I'd say in the end that the Church must be true to herself in her efforts to transform individuals. So, yes, there are some demands that many people, though people of good intent, will not be willing to make. As long as the Church acts with compassion (and compassion is part of the message), she has to leave with the Triune God always active in the world the kind of response people will make to her overtures. Not all will enter. Not all will stay in. Those that don't will not be denied the grace necessary for their salvation, should they choose to cooperate with it.

Note: I know many people who are in irregular situations in regard to the Church. One thing I find difficult is challenging them to return to the Church when at the same time the pastors of the Church are giving them Church Lite. So I say "Start going to Church again, but you'll have to regularize your marriage and start going to confession before you can receive communion," but that is NOT the message they get from the pastor, who seems to have a kind of "don't ask, don't tell" policy about people's personal lives.

Tuesday, September 17, 2002

Jung and Christianity
My daughter is doing a senior paper on Christian womanhood (Ah! the glories of home schooling!) As a resource for her I checked out a book by Ronda Chervin called Feminine, Free & Faithful.

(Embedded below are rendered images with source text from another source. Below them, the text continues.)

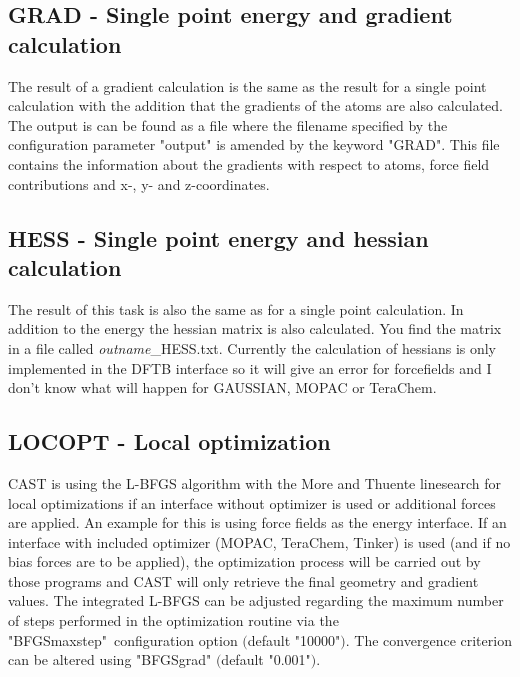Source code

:\documentclass[10pt,a4paper]{article} %
\newif\ifdevmode %
\begin{document}
	\subsection{GRAD - Single point energy and gradient calculation}
	The result of a gradient calculation is the same as the result for a single point calculation with the addition that the gradients of the atoms are also calculated. The output is can be found as a file where the filename specified by the configuration parameter "output" is amended by the keyword "GRAD". This file contains the information about the gradients with respect to atoms, force field contributions and x-, y- and z-coordinates.
	
	\subsection{HESS - Single point energy and hessian calculation}
	The result of this task is also the same as for a single point calculation. In addition to the energy the hessian matrix is also calculated. You find the matrix in a file called \textit{outname}\_HESS.txt. Currently the calculation of hessians is only implemented in the DFTB interface so it will give an error for forcefields and I don't know what will happen for GAUSSIAN, MOPAC or TeraChem.
	

	\subsection{LOCOPT - Local optimization}
	\label{sec:locopt}
	\ac{CAST} is using the L-BFGS algorithm\supercite{bfgs} with the More and Thuente linesearch\supercite{morethuente} for local optimizations if an interface without optimizer is used or additional forces are applied. An example for this is using force fields as the energy interface. \ifdevmode ~\\ \colorbox{red}{what does additional forces applied mean?} ~\\ \fi
	If an interface with included optimizer (MOPAC, TeraChem, Tinker) is used (and if no bias forces are to be applied), the optimization process will be carried out by those programs and \ac{CAST} will only retrieve the final geometry and gradient values.
	The integrated L-BFGS can be adjusted regarding the maximum number of steps performed in the optimization routine via the "BFGSmaxstep"\ configuration option $($default "10000"$)$.
	The convergence criterion can be altered using "BFGSgrad" $($default "0.001"$)$.
\end{document}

One thing I notice is that she relies somewhat on the wholeness theory of Carl Jung. Over the years I have become very skeptical about the applicability of Jungean ideas to Christianity, especially after having read Richard Noll's The Jung Cult. I've had arguments with some fellow orthodox theologians about this. I also noticed that those charismatics who relied most heavily on Jung also tended to drift into a kind of new agy spirituality, with a lot of imaging and dream work and all that. What do you average of 15 who read me daily think about this?

By the way, does anyone have any other suggestions for resources for my daughter's paper? I've had her read Mulieris Dignitatem.

Monday, September 16, 2002

Baby Boomers replace Ideals for Virtues thus completely mucking up the whole end of the 20th century and beginning of the 21st
Of course, I didn't think of it, Kairos did:

So much of what has gone wrong with America’s ability to lead in the world stems from the substitution of “ideals” for “virtue,” as in the replacement of “Justice” with “peace.” Ideals in and of themselves have little or no moral value. “Peace” cannot be understood as either good or bad without modification: “just” or “unjust;” whereas justice either is, or is not.
Venerable teachers
There is one thing that I simply cannot be is a venerable teacher. I can be a good teacher, perhaps (I'm not saying that I am, but it is theoretically possible for a young teacher to be a good one). But, to be a venerable teacher (and hence a great one), one needs to mull over his material for years. As James Schall says in the essay cited below:

There is a kind of "anti-wisdom" in academia today. The concern is with young professors, new things. And there is nothing more exhilarating than a young man or woman just out of graduate school, someone who has really learned something. I just read a doctoral thesis on Strauss from the University of Adelaide in Australia that was positively thrilling. But there are some things that require years of going over again and again. Plato died when he was 81.

I have read the CCC about four times now. I've read the four constitutions of Vatican II about 4 times. This does not qualify me to be an expert on them. I don't imagine that I will be truly insightful about them until after about 20 years of teaching them. They are SO rich!

The archetypal venerable teacher for me was Edward Cronin, of the Program of Liberal Studies at Notre Dame. He had mulled over the great books for decades and was so immersed in them that almost every word he said about them was a pearl of wisdom. One was especially in awe when he commented on the text of Ulysses, his specialty. He was inside the story. One could really feel his sorrow over Joyce's apostasy.

With grace and perserverence I hope to be a venerable teacher in a few decades.